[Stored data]

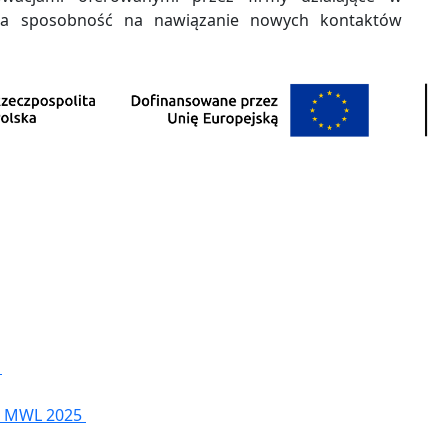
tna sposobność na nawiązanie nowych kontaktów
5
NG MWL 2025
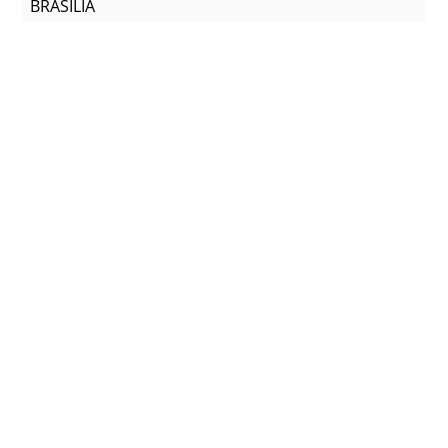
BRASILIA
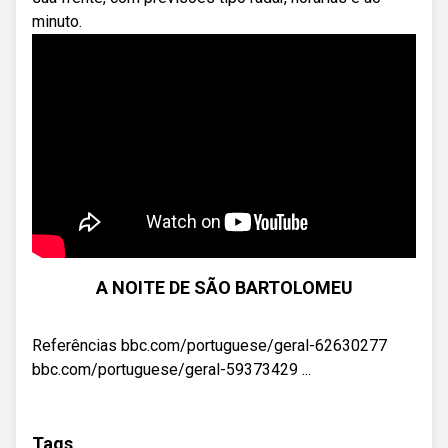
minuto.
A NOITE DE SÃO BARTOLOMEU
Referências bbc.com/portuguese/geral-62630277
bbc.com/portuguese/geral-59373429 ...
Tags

■ WHAT IS REQUIRED ■
The expected response is every entry above, repeated exactly, pictures removed.

■ EXERCISE SOLUTION ■
tna sposobność na nawiązanie nowych kontaktów
5
NG MWL 2025
BRASILIA
minuto.
A NOITE DE SÃO BARTOLOMEU
Referências bbc.com/portuguese/geral-62630277
bbc.com/portuguese/geral-59373429 ...
Tags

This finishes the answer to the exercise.